In the video you will notice that President Bush says that Al-Zarqawi has been brought to justice. He has not been brought to justice, he was killed. This may have been, and for all I know, most probably was the only way to stop the horrors being committed by al-Zarqawi, but killing him has nothing to do with justice. Bringing him to justice would have meant having him stand trial for his crimes against humanity, holding him accountable before a court of law. That is the concept of justice that the civilized world has adopted. The other is punitive and vengeful - the Biblical conception of justice - and we know that for much of time that the Biblical conception of justice dominated Western society, society was not just, but unjust.I am pleased to see that I need not bother writing that portion of such a future post, because Steven Poole, author of Unspeak, has already addressed it and come to much the same conclusion.

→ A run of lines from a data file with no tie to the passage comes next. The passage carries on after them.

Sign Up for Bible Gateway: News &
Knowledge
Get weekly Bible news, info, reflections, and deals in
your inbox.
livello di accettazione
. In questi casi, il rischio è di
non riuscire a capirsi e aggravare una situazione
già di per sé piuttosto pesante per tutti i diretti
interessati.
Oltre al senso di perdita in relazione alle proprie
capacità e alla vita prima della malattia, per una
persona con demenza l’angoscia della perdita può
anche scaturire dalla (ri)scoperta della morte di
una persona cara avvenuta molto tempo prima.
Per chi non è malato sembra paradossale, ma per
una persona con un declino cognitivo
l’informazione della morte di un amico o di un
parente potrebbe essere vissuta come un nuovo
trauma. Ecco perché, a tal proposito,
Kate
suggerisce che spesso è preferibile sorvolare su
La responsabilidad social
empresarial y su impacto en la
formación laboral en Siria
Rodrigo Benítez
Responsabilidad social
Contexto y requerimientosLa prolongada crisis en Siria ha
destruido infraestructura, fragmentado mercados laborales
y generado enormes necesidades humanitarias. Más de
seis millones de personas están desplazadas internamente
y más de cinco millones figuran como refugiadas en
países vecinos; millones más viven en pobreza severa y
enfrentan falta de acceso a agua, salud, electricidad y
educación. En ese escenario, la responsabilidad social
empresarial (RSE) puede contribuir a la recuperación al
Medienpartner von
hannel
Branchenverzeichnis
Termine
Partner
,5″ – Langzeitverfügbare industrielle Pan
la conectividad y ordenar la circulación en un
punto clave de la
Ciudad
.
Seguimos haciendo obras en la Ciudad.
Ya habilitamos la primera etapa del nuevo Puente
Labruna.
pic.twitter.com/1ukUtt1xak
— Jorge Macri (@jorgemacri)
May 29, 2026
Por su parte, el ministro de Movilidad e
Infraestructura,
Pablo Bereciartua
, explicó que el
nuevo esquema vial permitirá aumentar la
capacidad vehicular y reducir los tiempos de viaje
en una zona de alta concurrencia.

Responding to President Obama's claim that "justice" had been done by Bin Laden's death, Poole writes
It is worth pausing to admire Obama’s masterful rhetorical conflation here of two different conceptions of justice. One sense of “justice”, of course, has to do with courts, legal process, fair trials, and the rest. This has to be the sense invoked in Obama’s reference to the desire to bring Bin Laden to justice. In this spatial metaphor, justice is a place: implicitly, a courtroom, or at least a cell with the promise of process. (Or even, in extremis, Guantánamo Bay, still not closed, where indefinite “detention” or imprisonment is Unspeakily palliated with the expectation of some kind of tribunal.) To bring someone to justice is to put them in a place where they will be answerable for their alleged crimes. To be answerable in this sense, it helps to be alive.

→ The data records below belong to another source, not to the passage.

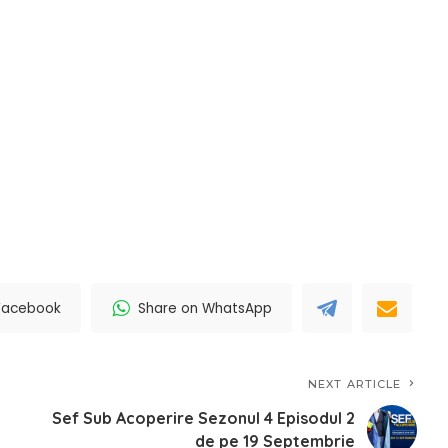
Facebook
Share on WhatsApp
NEXT ARTICLE
Sef Sub Acoperire Sezonul 4 Episodul 2
de pe 19 Septembrie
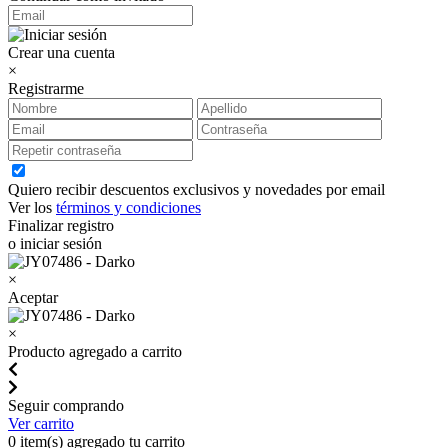
Crear una cuenta
×
Registrarme
Quiero recibir descuentos exclusivos y novedades por email
Ver los
términos y condiciones
Finalizar registro
o iniciar sesión
×
Aceptar
×
Producto agregado a carrito
Seguir comprando
Ver carrito
0
item(s) agregado tu carrito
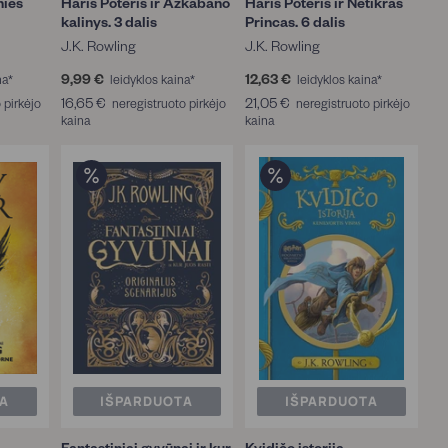
nies
Haris Poteris ir Azkabano
Haris Poteris ir Netikras
kalinys. 3 dalis
Princas. 6 dalis
J.K. Rowling
J.K. Rowling
9,99 €
9
12,63 €
1
na*
leidyklos kaina*
leidyklos kaina*
,
2
16,65 €
1
21,05 €
2
 pirkėjo
neregistruoto pirkėjo
neregistruoto pirkėjo
9
,
kaina
6
kaina
1
9
6
,
,
€
3
6
0
€
5
5
€
€
A
IŠPARDUOTA
IŠPARDUOTA
Fantastiniai gyvūnai ir kur
Kvidičo istorija.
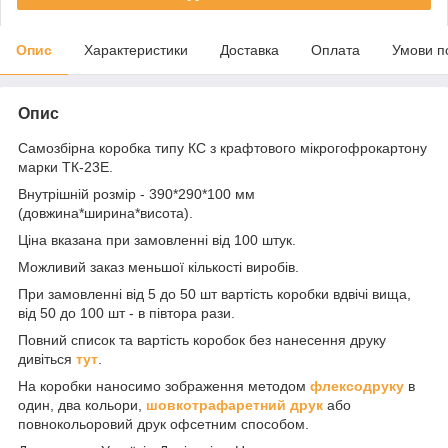
Опис
Характеристики
Доставка
Оплата
Умови п
Опис
Самозбірна коробка типу КС з крафтового мікрогофрокартону
марки ТК-23Е.
Внутрішній розмір - 390*290*100 мм
(довжина*ширина*висота).
Ціна вказана при замовленні від 100 штук.
Можливий заказ меньшої кількості виробів.
При замовленні від 5 до 50 шт вартість коробки вдвічі вища,
від 50 до 100 шт - в півтора рази.
Повний список та вартість коробок без нанесення друку
дивіться
тут
.
На коробки наносимо зображення методом
флексодруку
в
один, два кольори,
шовкотрафаретний друк
або
повнокольоровий друк офсетним способом.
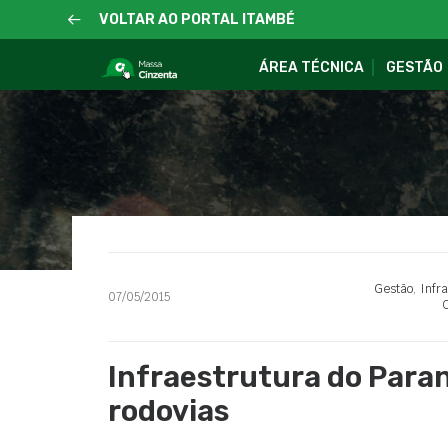
VOLTAR AO PORTAL ITAMBÉ
ÁREA TÉCNICA
GESTÃO
Gestão
,
Infr
07/05/2015
C
Infraestrutura do Paraná
rodovias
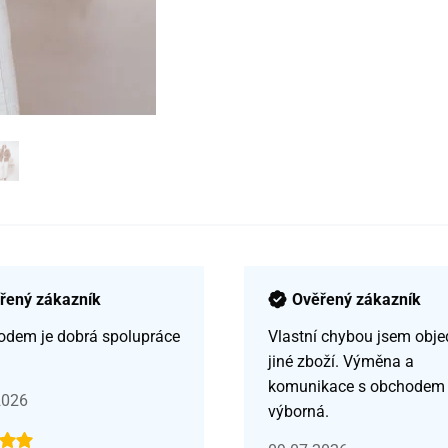
řený zákazník
Ověřený zákazník
odem je dobrá spolupráce
Vlastní chybou jsem obje
jiné zboží. Výměna a
komunikace s obchodem
2026
výborná.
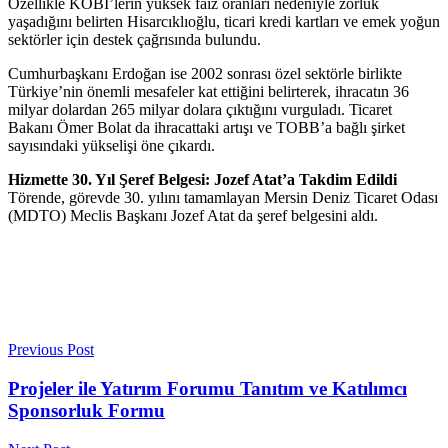
Özellikle KOBİ’lerin yüksek faiz oranları nedeniyle zorluk
yaşadığını belirten Hisarcıklıoğlu, ticari kredi kartları ve emek yoğun
sektörler için destek çağrısında bulundu.
Cumhurbaşkanı Erdoğan ise 2002 sonrası özel sektörle birlikte
Türkiye’nin önemli mesafeler kat ettiğini belirterek, ihracatın 36
milyar dolardan 265 milyar dolara çıktığını vurguladı. Ticaret
Bakanı Ömer Bolat da ihracattaki artışı ve TOBB’a bağlı şirket
sayısındaki yükselişi öne çıkardı.
Hizmette 30. Yıl Şeref Belgesi: Jozef Atat’a Takdim Edildi
Törende, görevde 30. yılını tamamlayan Mersin Deniz Ticaret Odası
(MDTO) Meclis Başkanı Jozef Atat da şeref belgesini aldı.
Previous Post
Projeler ile Yatırım Forumu Tanıtım ve Katılımcı
Sponsorluk Formu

But it is quite another sense of “justice” — meaning a fair result, regardless of the means by which it was achieved — that is functioning in Obama’s next use of the word: the quasi-legal judgment that justice was done. On what sorts of occasion do we actually say that justice was done? Not, I suppose, at the conclusion of a trial (when it might be claimed, instead, that justice was served); rather, after some other event, away from any courtroom, that we perceive as rightful punishment (or reward) for the sins (or virtues) of the individual under consideration. (Compare poetic justice.) The claim that justice was done appeals, then, to a kind of Old Testament or Wild West notion of just deserts. What, after all, happened between the desire to bring Bin Laden to justice and the claim that justice was done? Well, Bin Laden was killed. He was not, after all, brought to justice. Instead, justice (in its familiar guise as American bombs and bullets) was brought to him.